Un chien de célèbre origine,
Bien nourri, bien luisant, gras et de haute mine,
Sur un tapis soyeux mollement étendu,
Semblait, à son air triste, à son regard perdu,
Porter péniblement le fardeau de la vie :
Il grondait, s'agitait, avait l'œil abattu :
Nul mets n'excitait son envie.
Aussitôt grand émoi dans toute la maison :
« Qu'a donc Azor ? se disait- on ;
Lui qui fait toujours table nette,
Lui d'ordinaire si gourmet,
Voilà qu'il détourne la tête
Devant une aile de poulet !
Azor, l'amour des chiens, et qui jamais ne gronde,
Semble en vouloir à tout le monde !
De ce grand changement quelle est donc la raison ?>>>
.... Le pauvre Azor avait une indigestion.
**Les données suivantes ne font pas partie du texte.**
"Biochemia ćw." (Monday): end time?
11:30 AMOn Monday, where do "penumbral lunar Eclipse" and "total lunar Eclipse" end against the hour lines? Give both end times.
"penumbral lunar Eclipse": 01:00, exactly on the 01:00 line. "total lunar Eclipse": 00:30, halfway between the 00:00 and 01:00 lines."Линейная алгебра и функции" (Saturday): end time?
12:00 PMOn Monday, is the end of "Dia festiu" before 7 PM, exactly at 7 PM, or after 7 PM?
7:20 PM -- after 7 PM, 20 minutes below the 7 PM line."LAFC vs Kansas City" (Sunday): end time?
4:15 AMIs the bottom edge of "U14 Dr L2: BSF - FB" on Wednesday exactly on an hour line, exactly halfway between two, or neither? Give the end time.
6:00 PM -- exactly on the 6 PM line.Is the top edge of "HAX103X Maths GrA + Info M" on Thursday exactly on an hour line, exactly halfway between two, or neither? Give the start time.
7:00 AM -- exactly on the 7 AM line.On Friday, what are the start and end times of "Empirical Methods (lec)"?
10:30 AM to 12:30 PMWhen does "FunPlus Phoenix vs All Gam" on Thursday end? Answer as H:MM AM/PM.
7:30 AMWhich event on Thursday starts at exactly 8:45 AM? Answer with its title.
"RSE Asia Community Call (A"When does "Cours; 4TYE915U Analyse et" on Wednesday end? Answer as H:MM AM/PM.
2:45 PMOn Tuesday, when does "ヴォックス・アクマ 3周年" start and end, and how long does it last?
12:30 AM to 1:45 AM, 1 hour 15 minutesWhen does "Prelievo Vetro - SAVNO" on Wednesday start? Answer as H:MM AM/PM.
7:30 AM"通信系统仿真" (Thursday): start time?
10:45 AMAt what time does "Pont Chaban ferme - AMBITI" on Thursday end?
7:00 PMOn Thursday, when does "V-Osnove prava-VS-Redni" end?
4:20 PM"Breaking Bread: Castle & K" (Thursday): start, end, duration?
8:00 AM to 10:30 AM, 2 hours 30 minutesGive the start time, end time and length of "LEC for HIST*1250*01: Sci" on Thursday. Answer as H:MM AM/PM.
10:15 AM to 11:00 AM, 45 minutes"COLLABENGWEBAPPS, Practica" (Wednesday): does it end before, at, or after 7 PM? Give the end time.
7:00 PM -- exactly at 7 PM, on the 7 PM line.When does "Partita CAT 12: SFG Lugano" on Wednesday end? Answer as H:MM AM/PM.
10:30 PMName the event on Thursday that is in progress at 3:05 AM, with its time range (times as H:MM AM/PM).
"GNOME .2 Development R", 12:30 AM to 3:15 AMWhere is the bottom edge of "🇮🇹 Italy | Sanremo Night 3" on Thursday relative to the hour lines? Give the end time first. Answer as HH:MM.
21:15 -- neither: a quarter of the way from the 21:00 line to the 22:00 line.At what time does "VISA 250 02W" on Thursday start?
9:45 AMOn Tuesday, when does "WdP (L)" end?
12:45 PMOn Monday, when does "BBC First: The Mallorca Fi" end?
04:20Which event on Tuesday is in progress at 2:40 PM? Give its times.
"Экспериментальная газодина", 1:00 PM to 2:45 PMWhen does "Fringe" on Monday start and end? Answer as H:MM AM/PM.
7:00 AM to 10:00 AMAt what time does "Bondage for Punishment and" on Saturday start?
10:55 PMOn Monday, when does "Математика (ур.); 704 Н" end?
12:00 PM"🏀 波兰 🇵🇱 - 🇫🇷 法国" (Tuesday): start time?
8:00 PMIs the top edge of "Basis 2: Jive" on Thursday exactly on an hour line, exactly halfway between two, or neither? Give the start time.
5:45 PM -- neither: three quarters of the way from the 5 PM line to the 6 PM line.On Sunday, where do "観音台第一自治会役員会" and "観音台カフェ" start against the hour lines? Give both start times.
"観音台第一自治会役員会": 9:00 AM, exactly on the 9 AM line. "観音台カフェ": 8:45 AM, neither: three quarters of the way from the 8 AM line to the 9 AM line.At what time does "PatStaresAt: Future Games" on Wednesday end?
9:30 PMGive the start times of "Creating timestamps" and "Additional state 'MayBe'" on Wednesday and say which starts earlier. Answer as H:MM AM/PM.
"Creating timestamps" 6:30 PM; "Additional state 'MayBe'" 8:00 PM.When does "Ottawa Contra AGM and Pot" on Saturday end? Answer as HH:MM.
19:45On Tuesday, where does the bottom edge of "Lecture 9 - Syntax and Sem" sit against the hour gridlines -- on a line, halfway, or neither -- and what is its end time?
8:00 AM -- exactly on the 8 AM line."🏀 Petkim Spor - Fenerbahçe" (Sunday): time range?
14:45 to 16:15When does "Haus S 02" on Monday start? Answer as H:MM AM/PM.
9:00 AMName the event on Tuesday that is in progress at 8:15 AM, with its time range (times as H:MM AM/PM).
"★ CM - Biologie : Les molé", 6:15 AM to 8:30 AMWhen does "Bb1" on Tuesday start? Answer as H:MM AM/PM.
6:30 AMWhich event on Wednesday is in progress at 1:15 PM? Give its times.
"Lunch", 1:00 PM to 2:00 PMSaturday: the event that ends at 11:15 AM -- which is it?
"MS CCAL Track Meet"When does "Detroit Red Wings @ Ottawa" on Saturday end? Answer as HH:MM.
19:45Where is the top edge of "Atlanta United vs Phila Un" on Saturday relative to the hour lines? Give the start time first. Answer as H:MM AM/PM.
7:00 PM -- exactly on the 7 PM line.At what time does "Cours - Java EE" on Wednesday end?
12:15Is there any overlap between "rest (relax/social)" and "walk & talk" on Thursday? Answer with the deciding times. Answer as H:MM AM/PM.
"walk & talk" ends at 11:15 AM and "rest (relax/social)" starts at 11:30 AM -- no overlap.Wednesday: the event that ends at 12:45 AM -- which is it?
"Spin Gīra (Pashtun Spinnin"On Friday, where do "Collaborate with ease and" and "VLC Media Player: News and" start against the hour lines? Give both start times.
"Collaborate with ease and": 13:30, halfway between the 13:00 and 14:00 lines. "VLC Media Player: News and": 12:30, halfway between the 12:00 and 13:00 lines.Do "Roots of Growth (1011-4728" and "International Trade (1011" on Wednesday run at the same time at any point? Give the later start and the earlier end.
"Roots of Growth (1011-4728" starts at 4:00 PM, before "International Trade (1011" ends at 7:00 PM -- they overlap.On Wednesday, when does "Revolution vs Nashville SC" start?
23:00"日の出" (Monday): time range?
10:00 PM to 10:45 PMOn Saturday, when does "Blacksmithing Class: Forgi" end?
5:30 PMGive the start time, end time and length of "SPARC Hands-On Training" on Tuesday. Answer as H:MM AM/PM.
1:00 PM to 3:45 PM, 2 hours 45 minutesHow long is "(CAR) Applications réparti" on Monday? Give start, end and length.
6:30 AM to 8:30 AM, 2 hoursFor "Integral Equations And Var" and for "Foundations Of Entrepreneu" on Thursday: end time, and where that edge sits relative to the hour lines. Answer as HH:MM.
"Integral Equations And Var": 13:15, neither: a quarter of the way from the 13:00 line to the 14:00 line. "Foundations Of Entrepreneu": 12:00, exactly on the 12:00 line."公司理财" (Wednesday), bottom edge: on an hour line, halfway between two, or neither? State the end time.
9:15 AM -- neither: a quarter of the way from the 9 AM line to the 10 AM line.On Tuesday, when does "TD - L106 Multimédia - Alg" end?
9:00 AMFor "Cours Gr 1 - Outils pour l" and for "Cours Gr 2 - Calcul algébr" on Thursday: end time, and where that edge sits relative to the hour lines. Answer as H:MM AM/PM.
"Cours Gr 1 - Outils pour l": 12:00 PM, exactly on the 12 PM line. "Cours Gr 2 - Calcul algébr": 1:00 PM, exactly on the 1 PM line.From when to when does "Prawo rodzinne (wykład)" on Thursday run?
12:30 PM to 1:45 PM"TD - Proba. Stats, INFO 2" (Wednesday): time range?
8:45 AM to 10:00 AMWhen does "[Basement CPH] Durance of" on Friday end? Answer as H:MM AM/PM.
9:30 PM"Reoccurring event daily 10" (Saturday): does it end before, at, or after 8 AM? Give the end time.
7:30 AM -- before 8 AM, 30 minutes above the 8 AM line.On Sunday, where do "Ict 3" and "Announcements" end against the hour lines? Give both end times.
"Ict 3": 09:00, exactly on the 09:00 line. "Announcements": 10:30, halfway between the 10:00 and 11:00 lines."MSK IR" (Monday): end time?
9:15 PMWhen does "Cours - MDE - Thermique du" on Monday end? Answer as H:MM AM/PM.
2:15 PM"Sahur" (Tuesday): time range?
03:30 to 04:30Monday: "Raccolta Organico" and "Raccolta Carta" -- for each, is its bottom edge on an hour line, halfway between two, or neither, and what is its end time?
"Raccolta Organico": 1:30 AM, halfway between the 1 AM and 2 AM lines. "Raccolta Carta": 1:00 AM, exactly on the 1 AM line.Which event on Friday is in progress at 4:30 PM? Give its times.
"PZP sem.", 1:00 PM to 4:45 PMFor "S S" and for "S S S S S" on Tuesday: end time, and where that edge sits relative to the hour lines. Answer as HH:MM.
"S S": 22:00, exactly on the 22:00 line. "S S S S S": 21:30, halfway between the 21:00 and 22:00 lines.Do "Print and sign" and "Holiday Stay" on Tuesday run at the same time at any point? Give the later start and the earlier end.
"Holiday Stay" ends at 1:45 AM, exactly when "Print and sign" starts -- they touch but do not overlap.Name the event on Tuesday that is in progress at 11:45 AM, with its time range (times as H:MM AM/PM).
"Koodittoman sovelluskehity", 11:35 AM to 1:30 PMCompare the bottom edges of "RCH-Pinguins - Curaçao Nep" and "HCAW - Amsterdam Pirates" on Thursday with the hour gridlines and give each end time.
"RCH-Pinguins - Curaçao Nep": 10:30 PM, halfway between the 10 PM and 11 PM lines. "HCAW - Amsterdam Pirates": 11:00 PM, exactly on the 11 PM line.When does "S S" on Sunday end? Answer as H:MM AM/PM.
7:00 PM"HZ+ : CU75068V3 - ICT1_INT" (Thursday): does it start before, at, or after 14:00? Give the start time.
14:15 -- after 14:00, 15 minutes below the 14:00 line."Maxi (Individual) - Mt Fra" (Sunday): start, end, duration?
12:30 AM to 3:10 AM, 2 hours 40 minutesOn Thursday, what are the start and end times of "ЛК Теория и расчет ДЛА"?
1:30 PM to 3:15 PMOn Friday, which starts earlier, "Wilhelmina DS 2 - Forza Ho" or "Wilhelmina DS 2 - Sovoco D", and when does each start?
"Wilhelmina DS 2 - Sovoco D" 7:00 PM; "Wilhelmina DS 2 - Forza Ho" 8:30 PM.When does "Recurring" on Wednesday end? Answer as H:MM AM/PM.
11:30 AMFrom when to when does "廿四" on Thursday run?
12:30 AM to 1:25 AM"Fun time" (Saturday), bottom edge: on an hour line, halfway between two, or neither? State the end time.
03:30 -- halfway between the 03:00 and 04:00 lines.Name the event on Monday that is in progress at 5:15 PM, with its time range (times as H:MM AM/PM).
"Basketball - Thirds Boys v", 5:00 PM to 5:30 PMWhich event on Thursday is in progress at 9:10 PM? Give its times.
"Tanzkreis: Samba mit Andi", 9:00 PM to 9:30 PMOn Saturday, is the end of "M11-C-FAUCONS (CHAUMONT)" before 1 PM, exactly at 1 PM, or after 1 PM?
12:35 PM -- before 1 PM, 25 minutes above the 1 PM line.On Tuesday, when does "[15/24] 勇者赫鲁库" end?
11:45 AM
C'est ainsi que se fait l'opinion des hommes ;
Ainsi nous raisonnons, et tous, tant que nous sommes,
Avons-nous le teint frais et le jarret dispos,
L'appétit vient- il à propos,
Les choses sont au mieux, vive la république !
Chacun se faisant en deux mots
Ce raisonnement sans réplique :
« Tout va bien, puisque je vais bien,
Et lorsque j'ai dîné, nul n'a besoin de rien. »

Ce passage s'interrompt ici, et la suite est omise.